===== BLOC DE TEXTE =====

En revanche, pour les marchés, ce qui n’est peut-être pas complètement « pricé » et qui pourrait avoir des conséquences certaines, c’est la possible déstabilisation de la Chine et de son régime politique. La Chine apparaît comme une grande perdante des événements de ces derniers mois : la juxtaposition de la « guerre commerciale » et de la crise sanitaire montre qu’il peut être dangereux d’être trop dépendant d’une production trop délocalisée. Depuis 15 ans, la Chine est devenue l’usine du monde, mais aujourd’hui il est probable que les entreprises repensent leurs circuits, au détriment de la Chine et que l’on assiste à une sorte de mouvement de « déglobalisation ». Par ailleurs, politiquement, le régime plus autoritaire mis en place par le Président Jinping Xi est sous pression. Il l’avait été à Hong Kong, puis avait subi une sorte de désaveu lors des élections présidentielles à Taïwan. Il l’est à nouveau à l’occasion de cette crise sanitaire, suspecté d’en avoir d’abord sous- estimé puis dissimulé son ampleur. Il apparaît aussi que le système de santé est loin d’être optimal. Des pressions au sein des instances du pouvoir chinois pourraient voir le jour : l’extrême concentration du pouvoir peut être critiquée et certains militeraient pour davantage de libéralisation. Les conséquences sont difficiles à prévoir à ce stade, mais redonnent une forme de prime de risque sur les marchés. Pour l’instant, le pays a pris des mesures de relance en abaissant les taux d’intérêt et en pratiquant également une forme de relance budgétaire. À suivre.
L’autre grand sujet de ce début d’année est la prise de conscience de la nécessité d’une économie plus verte. Signe que les temps changent, le sujet majeur qui a alimenté les débats du forum économique mondial de Davos a été l’urgence climatique. Cette prise de conscience paraît soudaine, mais semble sincère et motivée par des études scientifiques de plus en plus nombreuses et par une actualité marquée par des phénomènes météo inédits. Les études montrent que les impacts liés à ce phénomène seront très importants et toucheront de très nombreux domaines de la vie économique et des entreprises. Même les Banques Centrales s’emparent désormais de ce sujet : la BCE a indiqué qu’elle allait prendre en compte les enjeux climatiques dans la conduite de sa politique, sans en préciser toutefois les modalités pour l’instant.

=====

OBJECTIF 1: Modifiez le texte sur la conjoncture économique en recopiant tout ce qui va de "L’autre grand sujet" jusqu'à "modalités pour l’instant.", et remplacez-y "Davos" par "Genève".
OBJECTIF 2: Rédigez la suite du texte sur la conjoncture économique, à partir de sa dernière phrase.
Les entrées qui suivent proviennent d'une autre source.

===== DONNÉES =====

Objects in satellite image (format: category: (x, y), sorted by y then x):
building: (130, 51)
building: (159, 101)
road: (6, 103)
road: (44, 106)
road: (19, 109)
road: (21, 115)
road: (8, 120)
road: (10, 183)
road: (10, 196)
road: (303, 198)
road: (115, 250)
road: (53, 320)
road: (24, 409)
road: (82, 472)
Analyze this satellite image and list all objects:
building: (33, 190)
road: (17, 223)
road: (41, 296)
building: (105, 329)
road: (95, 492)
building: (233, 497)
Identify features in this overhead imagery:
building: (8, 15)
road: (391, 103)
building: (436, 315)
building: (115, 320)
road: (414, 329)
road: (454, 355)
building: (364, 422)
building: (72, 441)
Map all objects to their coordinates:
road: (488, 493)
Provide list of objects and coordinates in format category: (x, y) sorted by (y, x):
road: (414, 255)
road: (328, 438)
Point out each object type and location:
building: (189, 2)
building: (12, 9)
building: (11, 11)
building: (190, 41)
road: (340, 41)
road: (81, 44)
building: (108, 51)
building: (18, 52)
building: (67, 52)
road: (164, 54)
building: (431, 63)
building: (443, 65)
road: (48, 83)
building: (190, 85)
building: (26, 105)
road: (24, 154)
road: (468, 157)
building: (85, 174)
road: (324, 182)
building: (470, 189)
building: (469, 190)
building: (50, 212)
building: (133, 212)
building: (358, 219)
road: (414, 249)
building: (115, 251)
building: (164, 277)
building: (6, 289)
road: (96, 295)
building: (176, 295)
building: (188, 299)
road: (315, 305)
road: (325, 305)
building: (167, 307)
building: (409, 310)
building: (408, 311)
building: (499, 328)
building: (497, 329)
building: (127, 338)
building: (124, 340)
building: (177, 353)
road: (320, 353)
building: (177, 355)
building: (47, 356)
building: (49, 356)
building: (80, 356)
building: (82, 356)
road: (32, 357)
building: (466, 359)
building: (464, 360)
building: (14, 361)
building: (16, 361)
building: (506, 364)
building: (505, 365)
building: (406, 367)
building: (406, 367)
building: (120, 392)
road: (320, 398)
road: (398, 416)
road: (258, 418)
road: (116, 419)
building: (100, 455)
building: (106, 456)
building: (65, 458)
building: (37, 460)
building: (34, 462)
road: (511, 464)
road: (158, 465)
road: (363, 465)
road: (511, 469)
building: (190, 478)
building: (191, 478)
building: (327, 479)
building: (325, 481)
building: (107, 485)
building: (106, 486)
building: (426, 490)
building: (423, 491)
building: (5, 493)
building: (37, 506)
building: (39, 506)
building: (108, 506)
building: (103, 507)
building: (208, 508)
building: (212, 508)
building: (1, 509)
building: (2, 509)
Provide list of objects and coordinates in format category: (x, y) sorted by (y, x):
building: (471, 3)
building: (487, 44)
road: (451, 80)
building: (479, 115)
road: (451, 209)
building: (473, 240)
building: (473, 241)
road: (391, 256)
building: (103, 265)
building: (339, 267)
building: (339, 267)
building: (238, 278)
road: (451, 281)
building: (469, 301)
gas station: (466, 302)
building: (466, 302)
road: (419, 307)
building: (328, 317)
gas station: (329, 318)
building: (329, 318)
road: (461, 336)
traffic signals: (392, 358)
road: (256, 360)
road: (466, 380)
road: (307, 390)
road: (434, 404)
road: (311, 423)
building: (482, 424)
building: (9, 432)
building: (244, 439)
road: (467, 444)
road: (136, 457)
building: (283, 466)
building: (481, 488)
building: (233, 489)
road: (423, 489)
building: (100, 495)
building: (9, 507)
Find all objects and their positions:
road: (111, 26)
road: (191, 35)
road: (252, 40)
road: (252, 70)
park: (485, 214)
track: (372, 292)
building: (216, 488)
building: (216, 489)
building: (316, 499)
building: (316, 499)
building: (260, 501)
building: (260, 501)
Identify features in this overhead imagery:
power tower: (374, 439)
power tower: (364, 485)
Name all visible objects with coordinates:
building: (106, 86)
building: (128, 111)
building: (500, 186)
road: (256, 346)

=====

BONNE RÉPONSE 1:
L’autre grand sujet de ce début d’année est la prise de conscience de la nécessité d’une économie plus verte. Signe que les temps changent, le sujet majeur qui a alimenté les débats du forum économique mondial de Genève a été l’urgence climatique. Cette prise de conscience paraît soudaine, mais semble sincère et motivée par des études scientifiques de plus en plus nombreuses et par une actualité marquée par des phénomènes météo inédits. Les études montrent que les impacts liés à ce phénomène seront très importants et toucheront de très nombreux domaines de la vie économique et des entreprises. Même les Banques Centrales s’emparent désormais de ce sujet : la BCE a indiqué qu’elle allait prendre en compte les enjeux climatiques dans la conduite de sa politique, sans en préciser toutefois les modalités pour l’instant.

BONNE RÉPONSE 2:
L’émergence des enjeux ESG dans la finance s’est accélérée ces derniers mois et devient désormais incontournable : les secteurs et les entreprises les plus controversés dans ce domaine seront à l’écart des flux de capitaux et sont porteurs de risques croissants pour les investisseurs. Il nous semble important à ce stade de donner quelques précisions sur ce sujet car le foisonnement de communication actuel rend les choses un peu confuses. Très schématiquement, le marché se décom- pose en quatre grandes approches : l’exclusion, l’intégration de critères ESG, la gestion thématique (climat, social…) et « l’impact investing ». Les deux premières approches constituent a minima ce que l’on appelle « l’investissement soutenable ou responsable » (sustainable investment). Pour essayer de donner de la clarté aux investisseurs, de nombreux labels se développent, mais il n’y a pas encore de vraie harmonie en Europe puisqu’il en existe près de 10 à ce jour.
Mais revenons à des considérations plus financières. Nous comprenons aisément que cette adaptation nécessaire des économies sera coûteuse et demandera des investissements très importants, publics et privés, à un moment où les marges de manœuvre sont pourtant faibles.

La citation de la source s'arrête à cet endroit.